# Activity 1
Using the text on Old Church Slavonic manuscripts, decide whether each statement agrees with it: (a) The oldest dated Slavic text is a gravestone inscription from 993 CE. (b) The Ostromirovo Evangelie belongs to the OCS corpus proper. (c) Five of the manuscripts contain portions of the Gospel. For each, answer yes or no and quote the deciding words of the text.
# Activity 2
From the text on Old Church Slavonic manuscripts, set down word for word the stretch from "Perhaps the oldest" through "(aka the tetraevangelia).".

# Excerpted text
Old Church Slavonic Manuscripts
The corpus of OCS texts dating from 860-1100 CE is rather small. The oldest dated Slavic text is a gravestone inscription erected in 993 CE by Samuel, who later became Tsar and established the so-called Western Bulgarian Empire in what is now Macedonia. As for manuscripts, there are only eight fairly complete manuscripts. In addition, the OCS corpus includes two sizeable fragments and a number of single pages or parts of pages. In terms of their contents, five of the manuscripts contain various portions of the Gospel, while three other manuscripts contain a prayer-book, part of a missal, hymns, sermons, and saints’ lives. Several manuscripts from Russian-speaking areas are dated before 1100 (e.g. Ostromirovo Evangelie dated 1056-1057 CE), but contain East Slavic characteristics and are therefore excluded from the OCS corpus proper. It should also be noted that because the surviving manuscripts, especially those from the South Slavic lands, date from the period after the destruction of the Western Bulgarian Empire and the attendant religious culture, they represent only remnants of that culture. It appears that scribes were poorly trained, and some manuscripts contain such scribal errors which cannot be brought into accord with a plausible linguistic system. Some of these scribal errors, however, reveal regional and individual variations in speech.
Perhaps the oldest OCS manuscripts are the two manuscripts written in Glagolitic: the depicted on the left Codex Zographensis (named after the Zograph Monastery on Mt. Athos in Greece) and the Codex Marianus (as it was kept in the skete of the Virgin Mary in the same monastery).* Both are now in Russia: the Codex Zographensis at the Russian State Library in St. Petersburg, while the Codex Marianus at the Russian National Library in Moscow. The Codex Zographensis is presumed to have been written in the 1020s, and the Codex Marianus in the 1030s, but these dates are not certain. Both the Codex Zographensis and the Codex Marianus contain full versions of the Gospels of Matthew, Mark, Luke, and John (aka the tetraevangelia).

# Provided records
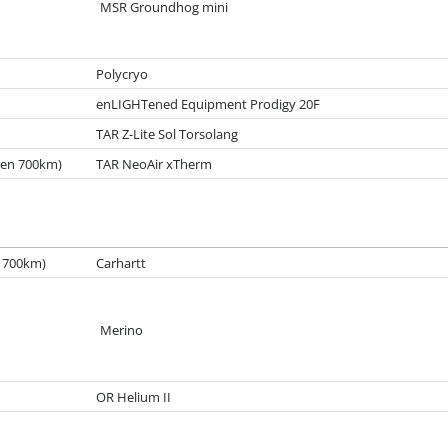
MSR Groundhog mini
Polycryo
enLIGHTened Equipment Prodigy 20F
TAR Z-Lite Sol Torsolang
zten 700km)
TAR NeoAir xTherm
n 700km)
Carhartt
Merino
OR Helium II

# Expected output 1
(a) Yes: "The oldest dated Slavic text is a gravestone inscription erected in 993 CE by Samuel"
(b) No: "contain East Slavic characteristics and are therefore excluded from the OCS corpus proper"
(c) Yes: "five of the manuscripts contain various portions of the Gospel"

# Expected output 2
Perhaps the oldest OCS manuscripts are the two manuscripts written in Glagolitic: the depicted on the left Codex Zographensis (named after the Zograph Monastery on Mt. Athos in Greece) and the Codex Marianus (as it was kept in the skete of the Virgin Mary in the same monastery).* Both are now in Russia: the Codex Zographensis at the Russian State Library in St. Petersburg, while the Codex Marianus at the Russian National Library in Moscow. The Codex Zographensis is presumed to have been written in the 1020s, and the Codex Marianus in the 1030s, but these dates are not certain. Both the Codex Zographensis and the Codex Marianus contain full versions of the Gospels of Matthew, Mark, Luke, and John (aka the tetraevangelia).